徐大低头看看又抬头看,叫道:“七爷,你怎么搞的?”

王七麟叫道:“徐爷,这话该问你吧?我刚才什么也没做呀,我就在抠它们,结果抠来抠去没抠动,你呢?”

他大概猜到了真相。

肯定是这些珠片不知道怎么搞的呈整体贴在墙壁上,于是当其中一块脱落,它们整体便都脱落下来。

所以这是他的责任,是他抠下了第一个珠片,但他没说。

而徐大手中的珠片不是他自己抠下的,是脱落下来的,但他抢着说了。

于是王七麟将屎盆子扣在了他头上。

栽赃嫁祸和扣屎盆子是每个官场人的必备技能。

徐大尴尬了,他说道:“大爷也不是故意的,谁知道这玩意儿一个脱落片片都脱落。”

还好,王七麟抠到了一个珠片还夹到了七个珠片、叼住了一个珠片——每个手指缝都夹到了一片,嘴里也叼到了一片。

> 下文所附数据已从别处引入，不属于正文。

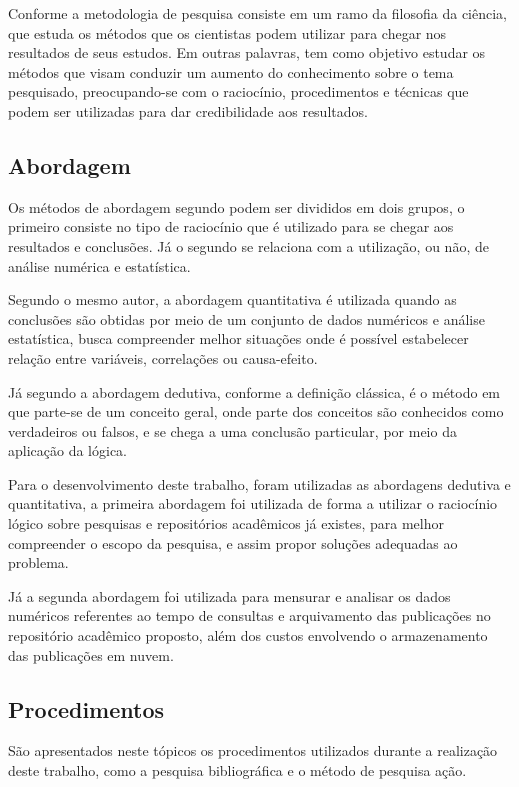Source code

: Conforme \citep[p. 15]{LOVATO:metodologia} a metodologia de pesquisa
consiste em um ramo da filosofia da ciência, que estuda os métodos que
os cientistas podem utilizar para chegar nos resultados de seus estudos.
Em outras palavras, tem como objetivo estudar os métodos que visam
conduzir um aumento do conhecimento sobre o tema pesquisado, preocupando-se
com o raciocínio, procedimentos e técnicas que podem ser utilizadas para
dar credibilidade aos resultados.

\subsection{Abordagem}

Os métodos de abordagem segundo \citep[p. 29]{LOVATO:metodologia} podem ser
divididos em dois grupos, o primeiro consiste no tipo de raciocínio que
é utilizado para se chegar aos resultados e conclusões. Já o segundo
se relaciona com a utilização, ou não, de análise numérica e estatística.

Segundo o mesmo autor, a abordagem quantitativa é utilizada quando
as conclusões são obtidas por meio de um conjunto de dados numéricos
e análise estatística, busca compreender melhor situações onde é possível
estabelecer relação entre variáveis, correlações ou causa-efeito.

Já segundo \cite{GIL:metodologia} a abordagem dedutiva, conforme a definição clássica,
é o método em que parte-se de um conceito geral, onde parte dos
conceitos são conhecidos como verdadeiros ou falsos, e se chega
a uma conclusão particular, por meio da aplicação da lógica.

Para o desenvolvimento deste trabalho, foram utilizadas as abordagens
dedutiva e quantitativa, a primeira abordagem foi utilizada
de forma a utilizar o raciocínio lógico sobre pesquisas e repositórios
acadêmicos já existes, para melhor compreender o escopo da pesquisa,
e assim propor soluções adequadas ao problema.

Já a segunda abordagem foi utilizada para mensurar e analisar
os dados numéricos referentes ao tempo de consultas e arquivamento
das publicações no repositório acadêmico proposto, além dos
custos envolvendo o armazenamento das publicações em nuvem.

\subsection{Procedimentos}

São apresentados neste tópicos os procedimentos utilizados
durante a realização deste trabalho, como a pesquisa bibliográfica e
o método de pesquisa ação.


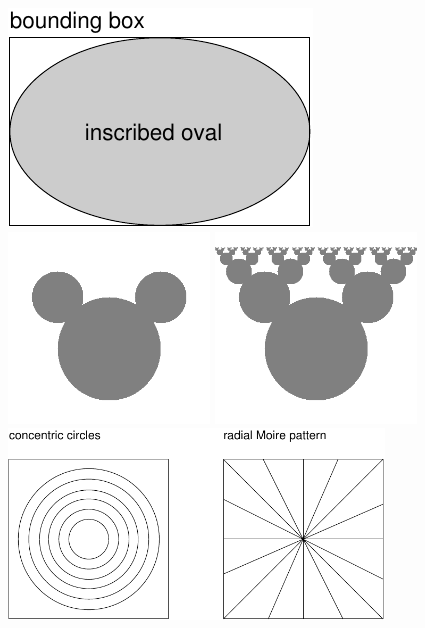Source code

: \documentclass[12pt]{book}
\begin{document}
\clearpage%
\includegraphics{./figs/circle.pdf}
\clearpage%
\includegraphics[height=2in]{./figs/mickey.png}
\clearpage%
\includegraphics[height=2in]{./figs/moose.png}
\clearpage%
\includegraphics[height=2in]{./figs/moire.pdf}
\clearpage%
\end{document}
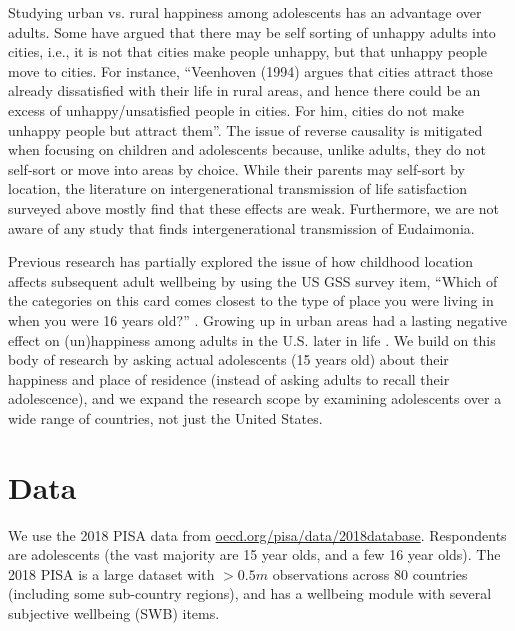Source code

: \documentclass[11pt, letterpaper]{article}
\begin{document}
\begin{spacing}{1.9}
Studying urban vs. rural happiness among  adolescents has an advantage over adults. Some have argued that there may be self sorting of unhappy adults into cities, i.e., it is not that cities make people unhappy, but that unhappy people move to cities. For instance, ``Veenhoven (1994) argues that cities attract
those already dissatisfied with their life in rural areas, and hence there could
be an excess of unhappy/unsatisfied people in cities. For him, cities do not
make unhappy people but attract them''\citep[cited in][]{ebshoy24}. The issue of
reverse causality is mitigated when focusing on children and adolescents
because, 
unlike adults, they do not self-sort or move into areas by
choice. 
 While their parents may self-sort by location, the literature on
 intergenerational transmission of life satisfaction surveyed above
 \citep[e.g.,][]{bedin2014dyadic,casas2008does, casas2012testing}  mostly find that these effects
are weak. Furthermore, we are not aware of any study that finds
intergenerational transmission of Eudaimonia.

Previous research has partially explored the issue of how childhood location affects subsequent adult wellbeing by using the US GSS survey item,
``Which of the categories on this card comes closest to the type of place you
were living in when you were 16 years old?'' \citep{aok20}. Growing up in urban
areas had a lasting negative effect on (un)happiness among adults in the U.S. later
in life \citep{aok20}. We build on this body of research by asking actual
adolescents (15 years old) about their happiness and place of residence (instead
of asking adults to recall their adolescence), and we expand the research scope
by examining adolescents  over a wide range of countries, not just the United States. 


\section*{Data}

We use the 2018 PISA data %
 from \url{oecd.org/pisa/data/2018database}. Respondents are adolescents (the vast majority are 15 year olds, and a few 16 year olds).
The 2018 PISA is a large dataset with $>0.5m$ observations across 80 %
countries (including some sub-country regions), %
 and  has a wellbeing module with several subjective wellbeing (SWB) items. 


\end{spacing}
\end{document}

于是现在他的嘴巴里很亮,照的他脸色也发出青白色,徐大看了一眼说他现在有点瘆人。

王七麟却觉得很好,他正好能用珠片照耀墙壁,这样繁杂的壁画映入眼帘。

这些雕刻所成的壁画连绵不绝一副接着一副,也不知道哪里是开头哪里是结尾。

王七麟看的地方是一群袒胸露乳的汉子在搭建一个高台,台子上站着三个长须飘飘的人。

这三个人的位置呈三角形,中间矗立着一个奇怪的大鼎,说它奇怪是因为,这大鼎好像一个酒樽一样,又高又细,而不是像普通铜鼎那样又矮又粗。